When I was a child, there were days when I would have to stay inside, holed up in the house with all the windows and double doors closed against the cold. On particularly nasty days, the temperature would fall to incredible lows of minus 40 degrees Celsius. The wind chill could make it even colder and warnings were issued that skin exposed to such temperatures would be frost bitten in mere minutes. Outside the wind howled its warning against entering its grip.

At times like this, when the door was opened by someone going out or coming in, the chorus rang throughout the house, “Close the door!!” and we all hunched our shoulders and tucked our feet in against the draft.

At night lying in my bed waiting for sleep to come, my eyes would follow the patterns on the frost-covered windows, lit up by the street lights below.The patterns were artful, sweeping, wing-shaped and glistening like crystal and diamonds. Sometimes I’d get up and touch them or lick the window and feel the icy chill on my tongue. My fingers melted the frost in patterns or words. Scraping with fingernails and a snowstorm was created, a miniature of the one raging outside.

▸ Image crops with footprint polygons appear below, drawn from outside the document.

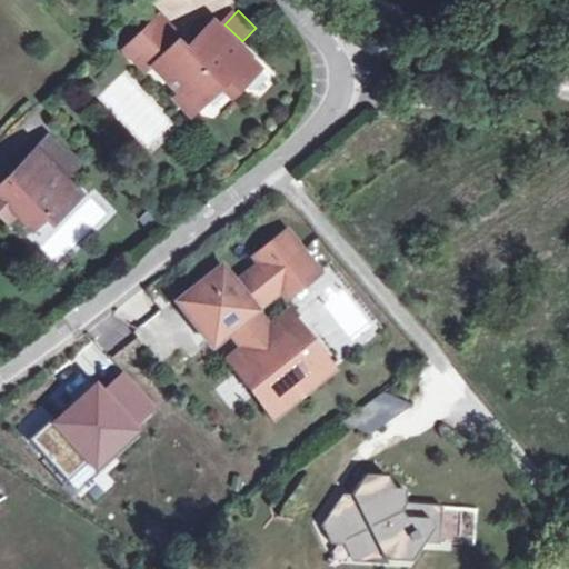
[(158,62),(185,89),(199,88),(209,98),(226,81),(237,91),(265,63),(242,41),(225,25),(219,19),(193,45),(183,36),(162,16),(137,41),(130,47),(152,69),(158,62)]
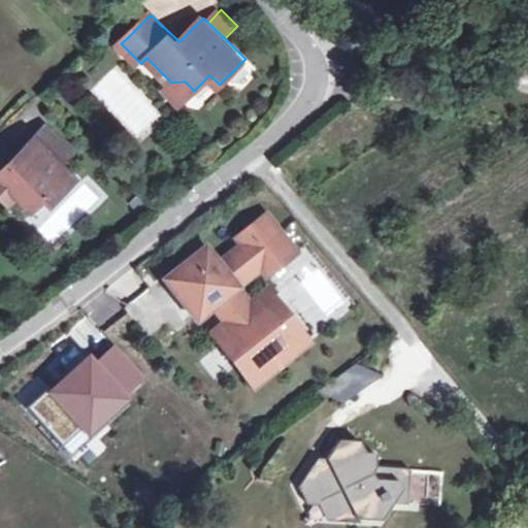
[(185,81),(171,83),(166,88),(180,103),(194,91),(185,81)]
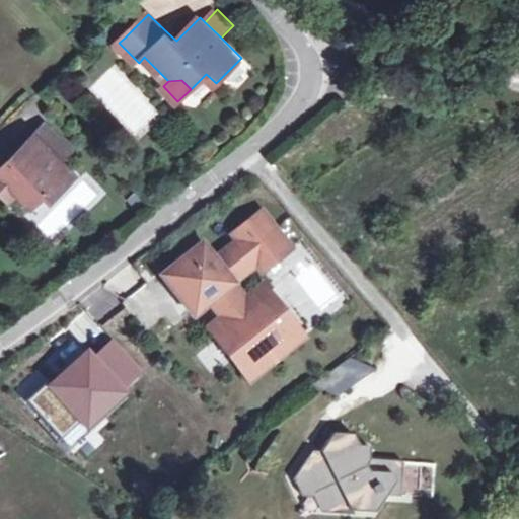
[(50,125),(40,134),(64,159),(74,149),(50,125)]
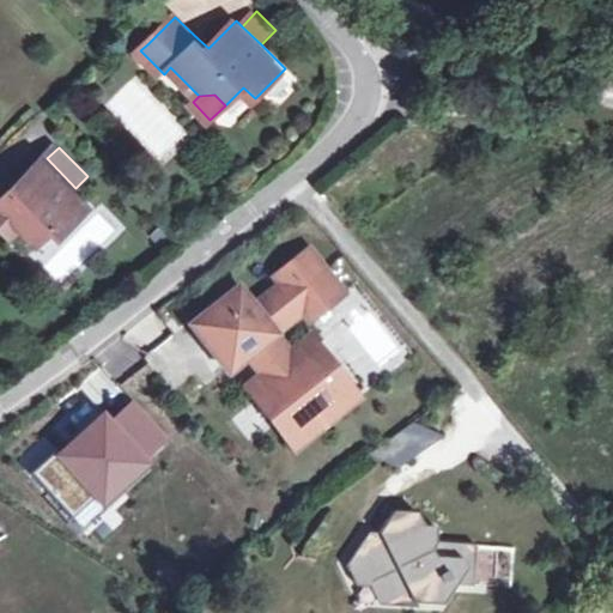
[(76,188),(47,158),(43,156),(11,188),(13,200),(0,200),(0,222),(13,235),(23,225),(38,240),(54,225),(64,234),(79,218),(71,208),(84,196),(76,188)]
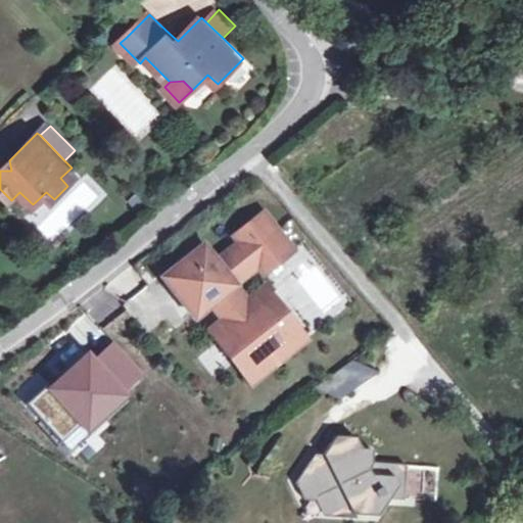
[(271,237),(278,232),(264,214),(234,236),(241,244),(215,265),(202,249),(165,278),(194,315),(211,301),(228,324),(231,327),(224,334),(251,370),(292,338),(264,301),(252,311),(248,306),(232,285),(257,265),(265,274),(286,256),(271,237)]
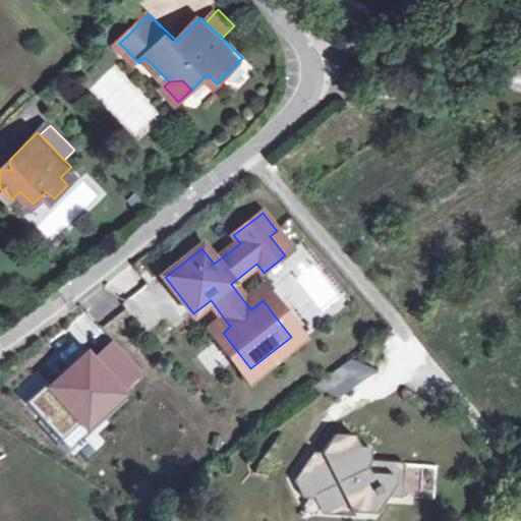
[(277,231),(270,236),(285,255),(292,250),(277,231)]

Today again I am holed up in the house with all the windows and doors closed. And, were someone to open a door, I would definitely be hollering at them to “Close the door!” against the weather.

There is a difference between this day the days of my childhood I just described…today I am inside hiding from the insufferable heat, generator running, air conditioning on full blast.

The thermometer in my office read 95 deg F (35 deg C) with 78% humidity. At 1:30pm I decided it was time I get a couple of potted palms into the holes that were prepared for them several days ago, on the west side of the house. After an hour of careful work, taking breaks and drinking cold water, I’d just about had enough. The job was finished – the plants were in their holes and watered, a mess remained to be cleaned up – but I knew I needed to get out of the heat. In the bathroom getting ready to take a shower to cool off, I got a clear illustration of what “beet red” really means. My face was literally the color of beets. “Not good” I thought. Better hurry up and get in the shower. While in the shower, the need to throw up became very overpowering.

After this turn of events, it occurred to me that it would be a good day to run the air conditioning. But sadly, the generator, which in this solar home is required if you want to use the AC, has not been working. The neighbor, a knowledgeable mechanic, was supposed to come early in the day to look at it, but didn’t show up. Basta!

So instead, I lay down under the fan and tried to get my core temperature down. Another shower and then I rested fitfully under the fan.

Finally, the mechanic Victor arrived, and after less than 5 minutes had figured out the problem. In 10 minutes flat he had it repaired. The propane gas line was clogged. As he left he said “you need to run the generator for a while to clear the lines.” Well you don’t have to tell me twice.

And so I moved quickly, closing all the doors and windows, taking the covers off the air condensers and then turning on the AC units in the two downstairs bedrooms.

Here I sit writing away in 84 deg F (29 deg C) temperatures and 50% humidity. I’m wearing very little and the fan is blowing cool air at me. Heaven!